» **Required tasks**:
- 1) Answer each question from the canto summary, one line per answer:
(a) What does Dante liken the two circles of souls to?
(b) Which saint narrates the life of Saint Dominic?
(c) In which canto is Francis portrayed as a lover rather than a fighter?
- 2) List every person the canto summary identifies as a saint.

┌─ Text excerpt

Dante now finds himself surrounded by two circles of souls, which he likens to a double rainbow. Another soul—a saint named Bonaventure (c. 1217–74)—speaks up and narrates the life of Saint Dominic, whom Bonaventure imagines as a "knight" fighting under the banner of Christ. Wedded to Faith at a young age—just as Saint Francis was wedded to Poverty—Dominic grew up to become a "scholar of great worth" and a rooter-out of heresies. Meanwhile, Bonaventure laments, the Franciscan order has grown soft and no longer upholds its commitment to a life of poverty. Bonaventure concludes his speech by pointing out several of the other souls who occupy the sphere of the sun. Some of these are Bonaventure's fellow Franciscans, but others are Christian thinkers and preachers dating back to the 4th century.

Analysis

Although Bonaventure insists on the similarity—even the equality—between Francis and Dominic, the two saints are described in quite different terms. Dominic, in this canto, is the subject of an extended vineyard metaphor, appearing as the pruner and weeder-out of all that ails the Church. Heresy and schism are, in Bonaventure's imagery, like so much rot and blight on the good fruit of Christianity. Elsewhere, Bonaventure likens Dominic to a knight doing combat against the heretics. Francis, in contrast, is portrayed in Canto 11 as a lover, not a fighter. This is consonant with his modern reputation as a gentler man of peace in love with many species of creation.

└─
┌─ Provided records

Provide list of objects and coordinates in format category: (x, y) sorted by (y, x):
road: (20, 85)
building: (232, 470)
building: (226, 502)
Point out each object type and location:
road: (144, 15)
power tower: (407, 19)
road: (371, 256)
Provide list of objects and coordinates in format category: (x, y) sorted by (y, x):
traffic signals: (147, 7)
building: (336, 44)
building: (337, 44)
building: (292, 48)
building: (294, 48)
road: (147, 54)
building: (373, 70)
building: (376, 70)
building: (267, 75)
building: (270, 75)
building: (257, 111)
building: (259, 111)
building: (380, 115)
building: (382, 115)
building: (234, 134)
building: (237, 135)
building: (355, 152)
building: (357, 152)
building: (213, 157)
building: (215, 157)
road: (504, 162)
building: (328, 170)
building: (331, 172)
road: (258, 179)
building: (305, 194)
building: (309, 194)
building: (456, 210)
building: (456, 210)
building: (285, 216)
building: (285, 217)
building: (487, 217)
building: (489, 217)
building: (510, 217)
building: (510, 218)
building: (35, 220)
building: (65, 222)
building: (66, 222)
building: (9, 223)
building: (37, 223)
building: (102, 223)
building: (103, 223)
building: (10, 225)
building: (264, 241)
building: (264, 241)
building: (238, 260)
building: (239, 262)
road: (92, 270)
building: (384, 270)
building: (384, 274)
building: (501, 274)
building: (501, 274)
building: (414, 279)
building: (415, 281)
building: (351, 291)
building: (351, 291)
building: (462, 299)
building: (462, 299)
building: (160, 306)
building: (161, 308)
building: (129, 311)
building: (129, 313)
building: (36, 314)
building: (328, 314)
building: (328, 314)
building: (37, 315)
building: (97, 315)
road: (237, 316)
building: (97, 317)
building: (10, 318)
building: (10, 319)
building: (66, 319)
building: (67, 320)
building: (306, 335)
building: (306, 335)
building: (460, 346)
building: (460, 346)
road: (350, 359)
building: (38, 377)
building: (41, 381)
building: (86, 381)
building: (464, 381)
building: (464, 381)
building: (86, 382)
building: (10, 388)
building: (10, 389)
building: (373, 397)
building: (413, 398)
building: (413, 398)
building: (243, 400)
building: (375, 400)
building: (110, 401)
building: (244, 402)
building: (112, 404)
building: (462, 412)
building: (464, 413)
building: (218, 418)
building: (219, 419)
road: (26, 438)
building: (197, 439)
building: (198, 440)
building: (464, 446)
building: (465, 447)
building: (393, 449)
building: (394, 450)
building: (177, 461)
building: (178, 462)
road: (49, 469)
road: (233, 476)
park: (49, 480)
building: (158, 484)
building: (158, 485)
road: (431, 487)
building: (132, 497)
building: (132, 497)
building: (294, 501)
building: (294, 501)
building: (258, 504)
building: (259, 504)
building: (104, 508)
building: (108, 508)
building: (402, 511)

└─

» **Answers**:
- 1)
(a) A double rainbow.
(b) Bonaventure.
(c) Canto 11.

- 2)
Bonaventure
Dominic
Francis